La grande muette
- Détails
- Catégorie : Diabloguiste
- Publié le samedi 30 décembre 2023 10:49
- Écrit par Claude Séné
C’est le surnom traditionnellement associé à l’armée, réputée pour ne laver son linge sale qu’en famille, fût-elle recomposée. Faudra-t-il élargir son champ d’action au milieu de la cuisine et de la restauration ? Ce n’est pas impossible. Nous savions déjà que l’organisation des « équipes » dans le milieu hôtelier était souvent inspirée par des principes proches du fait militaire, où l’on sait que la discipline fait la force principale des armées. À lui seul, le terme de « brigade » résume assez bien les relations entre les personnes supposées œuvrer en commun pour la qualité du repas qui sera servi au client.
Dans une brigade, il y a plusieurs parties, dirigées par un chef ou parfois des sous-chefs, dont les prérogatives sont limitées à un seul et parfois minuscule domaine de compétences, dont il est difficile de sortir. On peut avoir reçu une formation polyvalente et rester cantonné toute sa carrière à la fabrication d’un seul plat, comme cet ami qui a fini par démissionner au bout de plusieurs années passées à ne confectionner que les mêmes et sempiternelles escalopes milanaises. Mais ce n’est pas le pire. Cette organisation paramilitaire peut être le prétexte à des comportements de violence à l’égard des plus faibles ou des plus vulnérables, les jeunes en formation, ou les femmes, comme dans d’autres professions. Depuis les abus de langage jusqu’aux comportements déplacés, il existe encore des endroits où, sous couvert de plaisanteries ou de « bizutage », des pratiques répréhensibles se perpétuent.

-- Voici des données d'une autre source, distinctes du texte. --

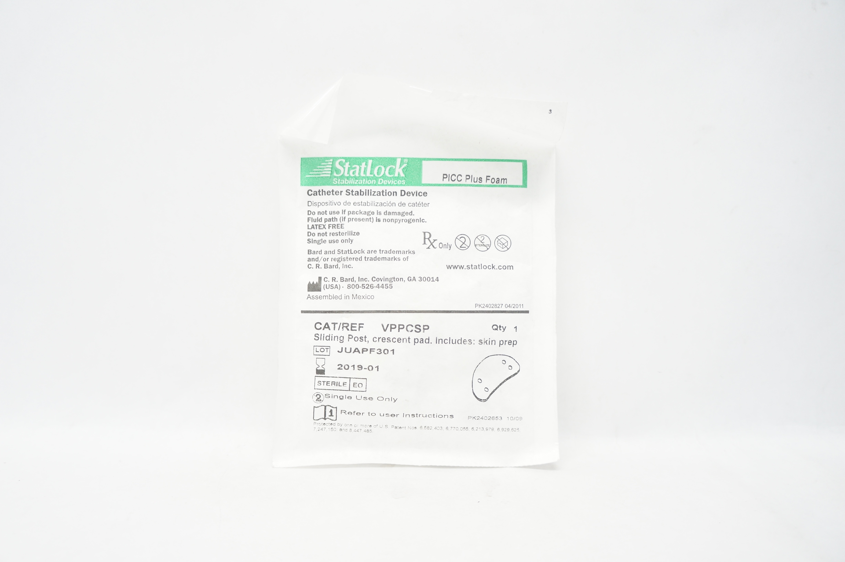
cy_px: 281
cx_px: 422
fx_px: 633
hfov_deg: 67.4
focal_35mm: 27
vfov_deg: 47.8
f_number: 3.5
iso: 400
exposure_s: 1/80
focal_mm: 18
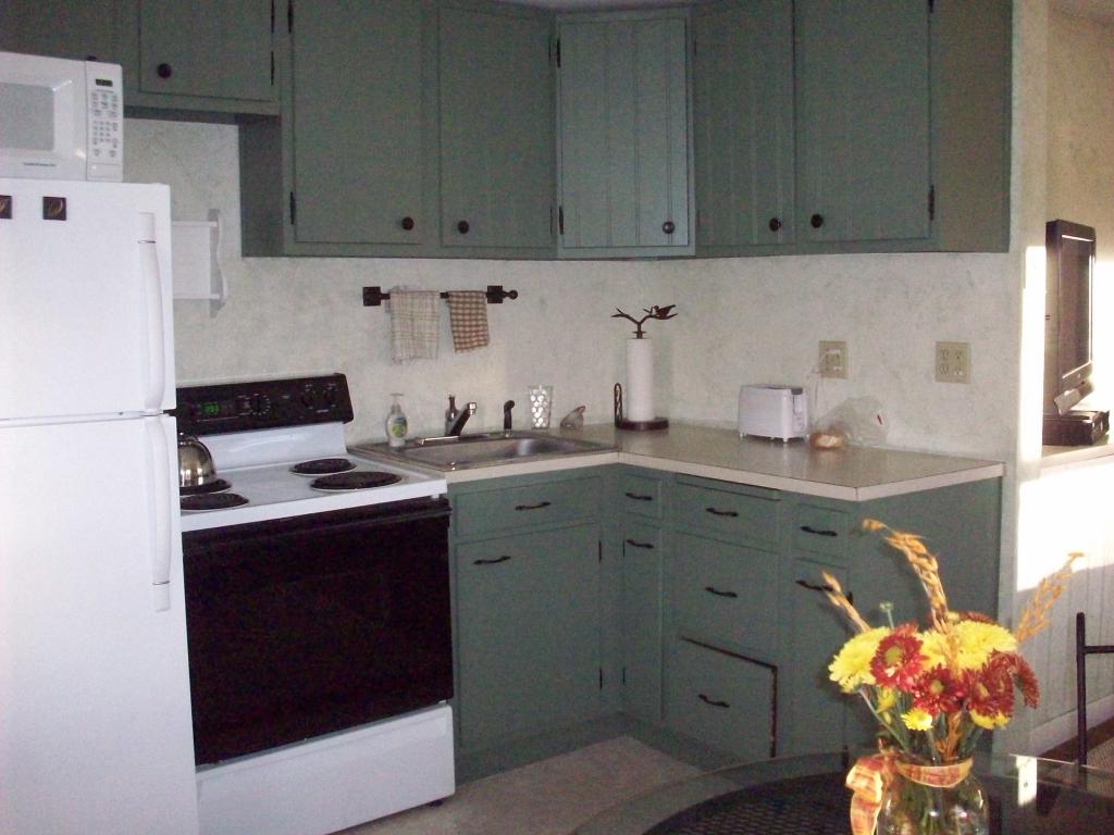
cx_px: 557
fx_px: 1191
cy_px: 418
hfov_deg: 50.1
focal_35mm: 37
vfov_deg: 38.7
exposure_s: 1/128
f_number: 2.8
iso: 800
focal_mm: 6.2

C’est ainsi que l’on a appris par un article du journal régional Sud Ouest, qu’un « incident préoccupant » se serait déroulé dans un palace de Biarritz ce mois-ci, en présence du chef étoilé qui dirige la cuisine de l’établissement. Un commis aurait été molesté et humilié dans le cadre d’un bizutage. Ce chef a démissionné récemment, après la diffusion sur les réseaux sociaux des images choquantes montrant le traitement réservé à ce jeune commis de cuisine, lui aussi parti travailler sous d’autres cieux que l’on espère plus cléments et conformes à une morale élémentaire de respect des êtres humains. Ce qui est troublant, c’est aussi l’omerta, la loi du silence, qui entoure cette affaire, gravissime pour les personnes concernées. Le principal intéressé, victime de ce qui semble bel et bien une forme de bizutage, n’a pas déposé plainte, semblant vouloir minimiser les faits et les considérer comme d’innocentes plaisanteries. Ce qui n’est pas l’avis du parquet de Bayonne, qui s’est saisi de l’affaire. Quant au chef, il nie tout en bloc, et se déclare hostile à ce genre de pratique dégradante en toutes circonstances. De son côté, l’employeur, un groupe international bien connu, aurait mené son enquête interne et poussé le chef vers la sortie. Ici, comme ailleurs, la règle semble être de « circuler, il n’y a rien à voir ».